I'm in Kansas City at the present. It feels far away in many, many ways. But I've spent so much time here over the course of the past 40 years or so that it also feels like home. It's real mixture of things for me, especially at the present time.
I preached at the funeral of my friend Bill on Thursday. It was the most natural thing in the world to do that - it was also one of the hardest things I've done. I didn't know that Bill had left instructions for me to preach, but right after he died I was sitting at home, thinking about the years we had shared and about who were were to each other, and I all of a sudden thought: "this sounds like a sermon". The next day I got an email from Gail, the rector of St Michael's (their parish - and, if I ever have to identify a parish as "mine", St Michael's is always the one I choose) wrote and asked if I would preach. Loss. Reunion. Joy. Sorry. It's quite an adventure.

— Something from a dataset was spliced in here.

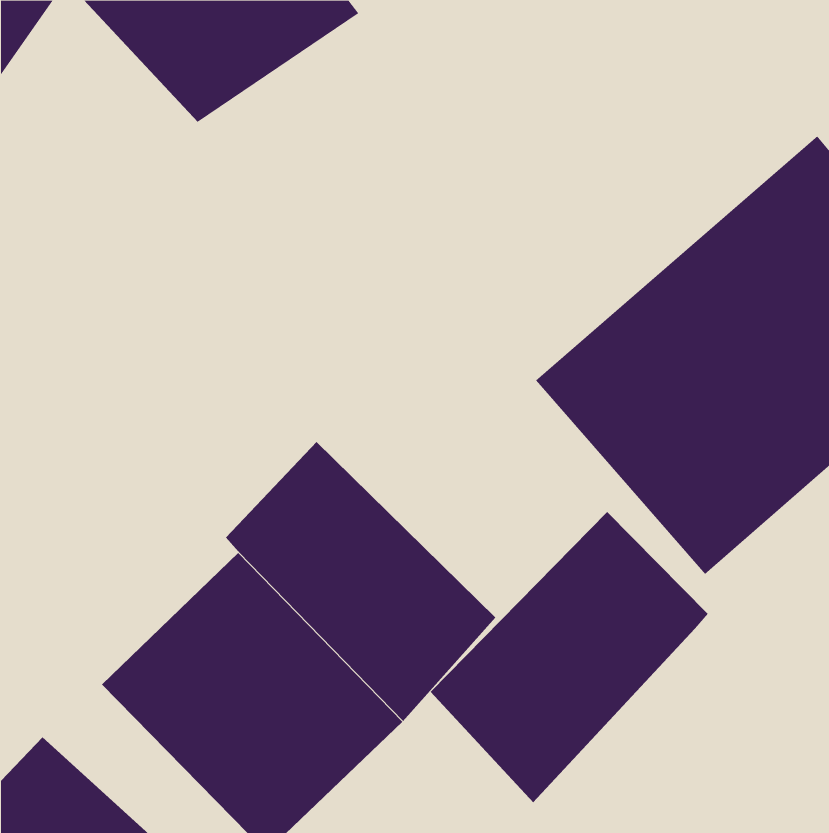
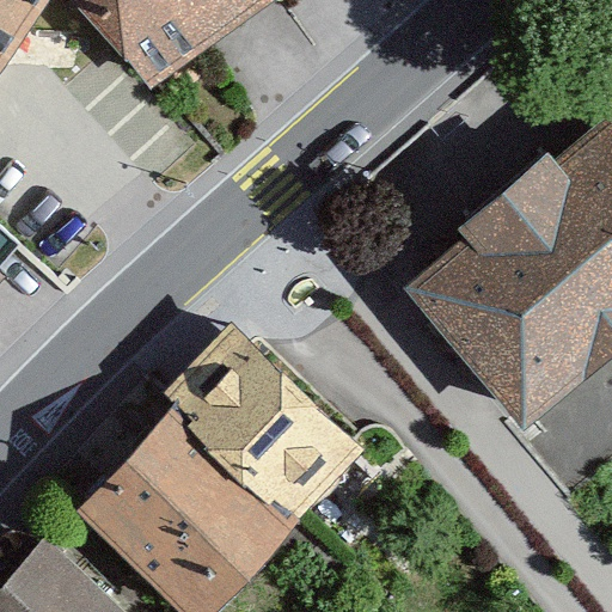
building: [430,511,708,803] -> none

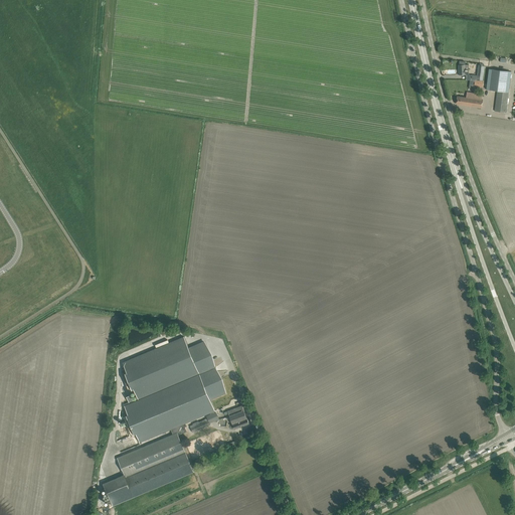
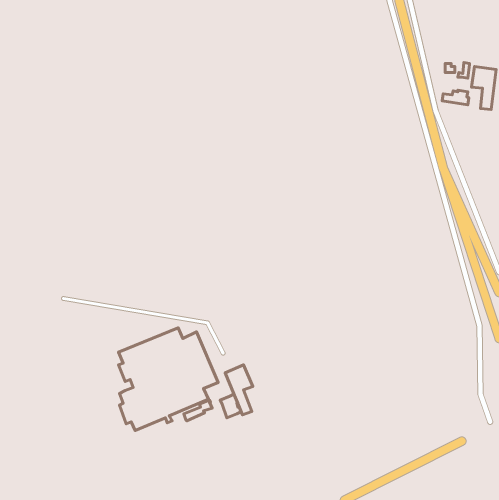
building: none -> [225,365,253,415]
building: [102,433,193,506] -> none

And my wrist beads keep me in touch with my spiritual life. I really know now why I wear them. I am completely out of my routine, and it would be so easy just to do what is in front of me and let the whole spiritual practice thing go. But the constant pressure of the beads on my wrist keep bringing me back. And even I am surprised at how I just naturally reach for the beads whenever there is no activity or conversation going on around me. Last night I had a good hour and a half to say the Jesus Prayer while friends watched TV. It was really good to be drawn back to who I really am.
And how about that KU-K State basketball game last night!